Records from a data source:
──────────────────────────────
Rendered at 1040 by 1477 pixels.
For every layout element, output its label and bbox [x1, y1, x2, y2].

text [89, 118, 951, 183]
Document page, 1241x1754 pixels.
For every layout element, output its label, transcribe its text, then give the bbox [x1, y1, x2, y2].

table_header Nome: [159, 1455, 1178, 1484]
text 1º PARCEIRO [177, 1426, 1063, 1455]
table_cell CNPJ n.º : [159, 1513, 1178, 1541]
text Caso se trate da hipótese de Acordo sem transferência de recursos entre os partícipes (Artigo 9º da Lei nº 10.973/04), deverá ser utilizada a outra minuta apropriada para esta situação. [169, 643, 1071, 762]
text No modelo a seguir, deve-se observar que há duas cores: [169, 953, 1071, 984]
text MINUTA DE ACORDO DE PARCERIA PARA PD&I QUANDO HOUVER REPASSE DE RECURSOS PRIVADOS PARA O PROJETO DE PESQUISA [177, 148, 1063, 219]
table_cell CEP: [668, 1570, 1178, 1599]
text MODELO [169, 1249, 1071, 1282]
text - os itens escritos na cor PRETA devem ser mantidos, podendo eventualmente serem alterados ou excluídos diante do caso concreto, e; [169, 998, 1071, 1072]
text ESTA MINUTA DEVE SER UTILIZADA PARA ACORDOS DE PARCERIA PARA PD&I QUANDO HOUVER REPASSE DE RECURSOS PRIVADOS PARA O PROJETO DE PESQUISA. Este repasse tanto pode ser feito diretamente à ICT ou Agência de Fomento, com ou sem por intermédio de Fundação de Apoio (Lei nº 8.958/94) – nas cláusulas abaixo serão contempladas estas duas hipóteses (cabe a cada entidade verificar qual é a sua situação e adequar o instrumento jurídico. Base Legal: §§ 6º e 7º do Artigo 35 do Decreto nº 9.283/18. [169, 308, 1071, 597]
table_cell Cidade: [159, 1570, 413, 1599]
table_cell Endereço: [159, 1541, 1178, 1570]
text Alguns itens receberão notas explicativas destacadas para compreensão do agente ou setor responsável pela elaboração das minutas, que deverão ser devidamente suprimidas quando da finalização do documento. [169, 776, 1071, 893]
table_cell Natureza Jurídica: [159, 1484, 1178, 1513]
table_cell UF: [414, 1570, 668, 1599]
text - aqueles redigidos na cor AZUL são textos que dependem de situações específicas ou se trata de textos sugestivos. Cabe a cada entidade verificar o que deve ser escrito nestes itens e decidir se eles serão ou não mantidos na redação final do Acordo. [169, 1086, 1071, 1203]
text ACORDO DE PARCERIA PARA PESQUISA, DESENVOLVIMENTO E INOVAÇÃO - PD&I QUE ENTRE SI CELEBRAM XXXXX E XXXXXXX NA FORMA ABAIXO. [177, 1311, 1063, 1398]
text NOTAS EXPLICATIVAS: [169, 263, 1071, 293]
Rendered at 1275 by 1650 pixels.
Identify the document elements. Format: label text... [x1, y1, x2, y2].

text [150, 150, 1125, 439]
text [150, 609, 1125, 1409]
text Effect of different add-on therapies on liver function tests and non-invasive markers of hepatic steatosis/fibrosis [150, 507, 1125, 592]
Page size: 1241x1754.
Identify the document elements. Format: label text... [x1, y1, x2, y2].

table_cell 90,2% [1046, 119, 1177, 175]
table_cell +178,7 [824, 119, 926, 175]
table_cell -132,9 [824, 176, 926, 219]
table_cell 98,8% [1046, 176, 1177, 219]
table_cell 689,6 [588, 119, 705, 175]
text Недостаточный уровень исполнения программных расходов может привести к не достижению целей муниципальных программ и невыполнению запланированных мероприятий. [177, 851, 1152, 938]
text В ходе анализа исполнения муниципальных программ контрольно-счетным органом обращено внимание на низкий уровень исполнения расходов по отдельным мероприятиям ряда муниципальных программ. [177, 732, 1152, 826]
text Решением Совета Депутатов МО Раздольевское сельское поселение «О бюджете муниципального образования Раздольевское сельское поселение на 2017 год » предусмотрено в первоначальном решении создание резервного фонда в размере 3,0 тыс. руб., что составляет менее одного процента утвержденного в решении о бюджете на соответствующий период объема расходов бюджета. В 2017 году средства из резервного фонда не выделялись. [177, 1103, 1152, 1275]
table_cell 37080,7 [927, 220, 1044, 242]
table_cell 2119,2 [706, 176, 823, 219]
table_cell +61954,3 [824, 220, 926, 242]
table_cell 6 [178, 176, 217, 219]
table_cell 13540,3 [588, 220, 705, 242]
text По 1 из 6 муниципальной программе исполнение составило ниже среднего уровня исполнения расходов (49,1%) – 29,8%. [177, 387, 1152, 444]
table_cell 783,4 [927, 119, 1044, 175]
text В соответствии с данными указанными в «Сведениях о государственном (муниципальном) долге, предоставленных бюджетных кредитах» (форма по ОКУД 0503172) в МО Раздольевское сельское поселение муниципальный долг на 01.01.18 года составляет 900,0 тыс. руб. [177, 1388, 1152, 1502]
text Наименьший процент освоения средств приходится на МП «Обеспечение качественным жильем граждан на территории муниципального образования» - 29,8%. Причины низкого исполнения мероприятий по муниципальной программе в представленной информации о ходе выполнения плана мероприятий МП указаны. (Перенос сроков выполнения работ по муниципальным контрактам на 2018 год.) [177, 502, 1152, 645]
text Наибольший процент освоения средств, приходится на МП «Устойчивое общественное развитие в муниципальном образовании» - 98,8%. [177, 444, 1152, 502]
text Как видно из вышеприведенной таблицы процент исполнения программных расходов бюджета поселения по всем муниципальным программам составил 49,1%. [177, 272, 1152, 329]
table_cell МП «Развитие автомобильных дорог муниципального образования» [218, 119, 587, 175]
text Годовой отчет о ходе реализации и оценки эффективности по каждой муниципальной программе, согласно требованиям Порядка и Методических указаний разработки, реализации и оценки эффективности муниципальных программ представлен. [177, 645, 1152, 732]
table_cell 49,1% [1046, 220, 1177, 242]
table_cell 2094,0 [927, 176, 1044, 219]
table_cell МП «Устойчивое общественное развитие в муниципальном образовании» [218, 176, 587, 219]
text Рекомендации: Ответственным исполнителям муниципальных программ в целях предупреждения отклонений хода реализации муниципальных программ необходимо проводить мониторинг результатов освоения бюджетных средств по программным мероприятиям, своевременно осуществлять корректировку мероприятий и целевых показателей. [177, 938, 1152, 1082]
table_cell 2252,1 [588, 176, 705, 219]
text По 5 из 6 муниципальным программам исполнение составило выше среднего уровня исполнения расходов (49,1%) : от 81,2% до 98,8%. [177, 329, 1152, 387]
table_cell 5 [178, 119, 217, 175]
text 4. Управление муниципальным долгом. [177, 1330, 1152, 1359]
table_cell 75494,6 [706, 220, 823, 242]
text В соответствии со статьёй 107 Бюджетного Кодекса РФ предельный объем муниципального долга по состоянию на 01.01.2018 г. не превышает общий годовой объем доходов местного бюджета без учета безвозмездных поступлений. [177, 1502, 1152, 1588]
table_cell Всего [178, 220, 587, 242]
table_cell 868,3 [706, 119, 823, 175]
──────────────────────────────
◆ **What you have to do**
Set the entries down again precisely as they were given.

◆ **Problem solution**
Rendered at 1040 by 1477 pixels.
For every layout element, output its label and bbox [x1, y1, x2, y2].

text [89, 118, 951, 183]
Document page, 1241x1754 pixels.
For every layout element, output its label, transcribe its text, then give the bbox [x1, y1, x2, y2].

table_header Nome: [159, 1455, 1178, 1484]
text 1º PARCEIRO [177, 1426, 1063, 1455]
table_cell CNPJ n.º : [159, 1513, 1178, 1541]
text Caso se trate da hipótese de Acordo sem transferência de recursos entre os partícipes (Artigo 9º da Lei nº 10.973/04), deverá ser utilizada a outra minuta apropriada para esta situação. [169, 643, 1071, 762]
text No modelo a seguir, deve-se observar que há duas cores: [169, 953, 1071, 984]
text MINUTA DE ACORDO DE PARCERIA PARA PD&I QUANDO HOUVER REPASSE DE RECURSOS PRIVADOS PARA O PROJETO DE PESQUISA [177, 148, 1063, 219]
table_cell CEP: [668, 1570, 1178, 1599]
text MODELO [169, 1249, 1071, 1282]
text - os itens escritos na cor PRETA devem ser mantidos, podendo eventualmente serem alterados ou excluídos diante do caso concreto, e; [169, 998, 1071, 1072]
text ESTA MINUTA DEVE SER UTILIZADA PARA ACORDOS DE PARCERIA PARA PD&I QUANDO HOUVER REPASSE DE RECURSOS PRIVADOS PARA O PROJETO DE PESQUISA. Este repasse tanto pode ser feito diretamente à ICT ou Agência de Fomento, com ou sem por intermédio de Fundação de Apoio (Lei nº 8.958/94) – nas cláusulas abaixo serão contempladas estas duas hipóteses (cabe a cada entidade verificar qual é a sua situação e adequar o instrumento jurídico. Base Legal: §§ 6º e 7º do Artigo 35 do Decreto nº 9.283/18. [169, 308, 1071, 597]
table_cell Cidade: [159, 1570, 413, 1599]
table_cell Endereço: [159, 1541, 1178, 1570]
text Alguns itens receberão notas explicativas destacadas para compreensão do agente ou setor responsável pela elaboração das minutas, que deverão ser devidamente suprimidas quando da finalização do documento. [169, 776, 1071, 893]
table_cell Natureza Jurídica: [159, 1484, 1178, 1513]
table_cell UF: [414, 1570, 668, 1599]
text - aqueles redigidos na cor AZUL são textos que dependem de situações específicas ou se trata de textos sugestivos. Cabe a cada entidade verificar o que deve ser escrito nestes itens e decidir se eles serão ou não mantidos na redação final do Acordo. [169, 1086, 1071, 1203]
text ACORDO DE PARCERIA PARA PESQUISA, DESENVOLVIMENTO E INOVAÇÃO - PD&I QUE ENTRE SI CELEBRAM XXXXX E XXXXXXX NA FORMA ABAIXO. [177, 1311, 1063, 1398]
text NOTAS EXPLICATIVAS: [169, 263, 1071, 293]
Rendered at 1275 by 1650 pixels.
Identify the document elements. Format: label text... [x1, y1, x2, y2].

text [150, 150, 1125, 439]
text [150, 609, 1125, 1409]
text Effect of different add-on therapies on liver function tests and non-invasive markers of hepatic steatosis/fibrosis [150, 507, 1125, 592]
Page size: 1241x1754.
Identify the document elements. Format: label text... [x1, y1, x2, y2].

table_cell 90,2% [1046, 119, 1177, 175]
table_cell +178,7 [824, 119, 926, 175]
table_cell -132,9 [824, 176, 926, 219]
table_cell 98,8% [1046, 176, 1177, 219]
table_cell 689,6 [588, 119, 705, 175]
text Недостаточный уровень исполнения программных расходов может привести к не достижению целей муниципальных программ и невыполнению запланированных мероприятий. [177, 851, 1152, 938]
text В ходе анализа исполнения муниципальных программ контрольно-счетным органом обращено внимание на низкий уровень исполнения расходов по отдельным мероприятиям ряда муниципальных программ. [177, 732, 1152, 826]
text Решением Совета Депутатов МО Раздольевское сельское поселение «О бюджете муниципального образования Раздольевское сельское поселение на 2017 год » предусмотрено в первоначальном решении создание резервного фонда в размере 3,0 тыс. руб., что составляет менее одного процента утвержденного в решении о бюджете на соответствующий период объема расходов бюджета. В 2017 году средства из резервного фонда не выделялись. [177, 1103, 1152, 1275]
table_cell 37080,7 [927, 220, 1044, 242]
table_cell 2119,2 [706, 176, 823, 219]
table_cell +61954,3 [824, 220, 926, 242]
table_cell 6 [178, 176, 217, 219]
table_cell 13540,3 [588, 220, 705, 242]
text По 1 из 6 муниципальной программе исполнение составило ниже среднего уровня исполнения расходов (49,1%) – 29,8%. [177, 387, 1152, 444]
table_cell 783,4 [927, 119, 1044, 175]
text В соответствии с данными указанными в «Сведениях о государственном (муниципальном) долге, предоставленных бюджетных кредитах» (форма по ОКУД 0503172) в МО Раздольевское сельское поселение муниципальный долг на 01.01.18 года составляет 900,0 тыс. руб. [177, 1388, 1152, 1502]
text Наименьший процент освоения средств приходится на МП «Обеспечение качественным жильем граждан на территории муниципального образования» - 29,8%. Причины низкого исполнения мероприятий по муниципальной программе в представленной информации о ходе выполнения плана мероприятий МП указаны. (Перенос сроков выполнения работ по муниципальным контрактам на 2018 год.) [177, 502, 1152, 645]
text Наибольший процент освоения средств, приходится на МП «Устойчивое общественное развитие в муниципальном образовании» - 98,8%. [177, 444, 1152, 502]
text Как видно из вышеприведенной таблицы процент исполнения программных расходов бюджета поселения по всем муниципальным программам составил 49,1%. [177, 272, 1152, 329]
table_cell МП «Развитие автомобильных дорог муниципального образования» [218, 119, 587, 175]
text Годовой отчет о ходе реализации и оценки эффективности по каждой муниципальной программе, согласно требованиям Порядка и Методических указаний разработки, реализации и оценки эффективности муниципальных программ представлен. [177, 645, 1152, 732]
table_cell 49,1% [1046, 220, 1177, 242]
table_cell 2094,0 [927, 176, 1044, 219]
table_cell МП «Устойчивое общественное развитие в муниципальном образовании» [218, 176, 587, 219]
text Рекомендации: Ответственным исполнителям муниципальных программ в целях предупреждения отклонений хода реализации муниципальных программ необходимо проводить мониторинг результатов освоения бюджетных средств по программным мероприятиям, своевременно осуществлять корректировку мероприятий и целевых показателей. [177, 938, 1152, 1082]
table_cell 2252,1 [588, 176, 705, 219]
text По 5 из 6 муниципальным программам исполнение составило выше среднего уровня исполнения расходов (49,1%) : от 81,2% до 98,8%. [177, 329, 1152, 387]
table_cell 5 [178, 119, 217, 175]
text 4. Управление муниципальным долгом. [177, 1330, 1152, 1359]
table_cell 75494,6 [706, 220, 823, 242]
text В соответствии со статьёй 107 Бюджетного Кодекса РФ предельный объем муниципального долга по состоянию на 01.01.2018 г. не превышает общий годовой объем доходов местного бюджета без учета безвозмездных поступлений. [177, 1502, 1152, 1588]
table_cell Всего [178, 220, 587, 242]
table_cell 868,3 [706, 119, 823, 175]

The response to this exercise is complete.